■ PROBLEM TO WORK ON ■
Convert every line of the entries below into a Markdown table with two columns, Row and Line. Number each row in sequence and omit blank lines.

──────

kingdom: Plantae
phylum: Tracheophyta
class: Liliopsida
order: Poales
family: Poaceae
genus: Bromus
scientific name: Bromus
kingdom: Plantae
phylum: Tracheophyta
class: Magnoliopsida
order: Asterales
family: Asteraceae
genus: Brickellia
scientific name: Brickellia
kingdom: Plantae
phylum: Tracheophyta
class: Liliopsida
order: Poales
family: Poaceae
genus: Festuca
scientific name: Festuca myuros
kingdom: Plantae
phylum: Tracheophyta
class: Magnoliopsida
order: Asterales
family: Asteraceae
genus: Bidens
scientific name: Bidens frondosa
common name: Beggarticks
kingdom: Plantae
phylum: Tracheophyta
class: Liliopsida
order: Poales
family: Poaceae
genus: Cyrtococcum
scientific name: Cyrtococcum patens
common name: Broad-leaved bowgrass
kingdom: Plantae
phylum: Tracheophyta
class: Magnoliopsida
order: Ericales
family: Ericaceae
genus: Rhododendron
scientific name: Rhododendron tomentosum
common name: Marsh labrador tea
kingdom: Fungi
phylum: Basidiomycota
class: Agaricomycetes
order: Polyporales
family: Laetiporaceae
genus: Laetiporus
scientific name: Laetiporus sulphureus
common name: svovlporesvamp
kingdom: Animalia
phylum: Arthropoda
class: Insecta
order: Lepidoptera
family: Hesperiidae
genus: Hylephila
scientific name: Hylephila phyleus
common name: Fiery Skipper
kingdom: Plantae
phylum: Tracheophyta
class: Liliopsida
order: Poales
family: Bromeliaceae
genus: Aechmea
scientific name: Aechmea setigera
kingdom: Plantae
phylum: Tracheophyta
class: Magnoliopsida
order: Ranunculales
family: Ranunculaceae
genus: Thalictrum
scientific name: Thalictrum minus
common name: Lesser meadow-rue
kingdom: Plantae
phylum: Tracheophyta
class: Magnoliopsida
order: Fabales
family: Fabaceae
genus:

──────

■ SOLUTION TO THE PROBLEM ■
| Row | Line |
|---|---|
| 1 | kingdom: Plantae |
| 2 | phylum: Tracheophyta |
| 3 | class: Liliopsida |
| 4 | order: Poales |
| 5 | family: Poaceae |
| 6 | genus: Bromus |
| 7 | scientific name: Bromus |
| 8 | kingdom: Plantae |
| 9 | phylum: Tracheophyta |
| 10 | class: Magnoliopsida |
| 11 | order: Asterales |
| 12 | family: Asteraceae |
| 13 | genus: Brickellia |
| 14 | scientific name: Brickellia |
| 15 | kingdom: Plantae |
| 16 | phylum: Tracheophyta |
| 17 | class: Liliopsida |
| 18 | order: Poales |
| 19 | family: Poaceae |
| 20 | genus: Festuca |
| 21 | scientific name: Festuca myuros |
| 22 | kingdom: Plantae |
| 23 | phylum: Tracheophyta |
| 24 | class: Magnoliopsida |
| 25 | order: Asterales |
| 26 | family: Asteraceae |
| 27 | genus: Bidens |
| 28 | scientific name: Bidens frondosa |
| 29 | common name: Beggarticks |
| 30 | kingdom: Plantae |
| 31 | phylum: Tracheophyta |
| 32 | class: Liliopsida |
| 33 | order: Poales |
| 34 | family: Poaceae |
| 35 | genus: Cyrtococcum |
| 36 | scientific name: Cyrtococcum patens |
| 37 | common name: Broad-leaved bowgrass |
| 38 | kingdom: Plantae |
| 39 | phylum: Tracheophyta |
| 40 | class: Magnoliopsida |
| 41 | order: Ericales |
| 42 | family: Ericaceae |
| 43 | genus: Rhododendron |
| 44 | scientific name: Rhododendron tomentosum |
| 45 | common name: Marsh labrador tea |
| 46 | kingdom: Fungi |
| 47 | phylum: Basidiomycota |
| 48 | class: Agaricomycetes |
| 49 | order: Polyporales |
| 50 | family: Laetiporaceae |
| 51 | genus: Laetiporus |
| 52 | scientific name: Laetiporus sulphureus |
| 53 | common name: svovlporesvamp |
| 54 | kingdom: Animalia |
| 55 | phylum: Arthropoda |
| 56 | class: Insecta |
| 57 | order: Lepidoptera |
| 58 | family: Hesperiidae |
| 59 | genus: Hylephila |
| 60 | scientific name: Hylephila phyleus |
| 61 | common name: Fiery Skipper |
| 62 | kingdom: Plantae |
| 63 | phylum: Tracheophyta |
| 64 | class: Liliopsida |
| 65 | order: Poales |
| 66 | family: Bromeliaceae |
| 67 | genus: Aechmea |
| 68 | scientific name: Aechmea setigera |
| 69 | kingdom: Plantae |
| 70 | phylum: Tracheophyta |
| 71 | class: Magnoliopsida |
| 72 | order: Ranunculales |
| 73 | family: Ranunculaceae |
| 74 | genus: Thalictrum |
| 75 | scientific name: Thalictrum minus |
| 76 | common name: Lesser meadow-rue |
| 77 | kingdom: Plantae |
| 78 | phylum: Tracheophyta |
| 79 | class: Magnoliopsida |
| 80 | order: Fabales |
| 81 | family: Fabaceae |
| 82 | genus: |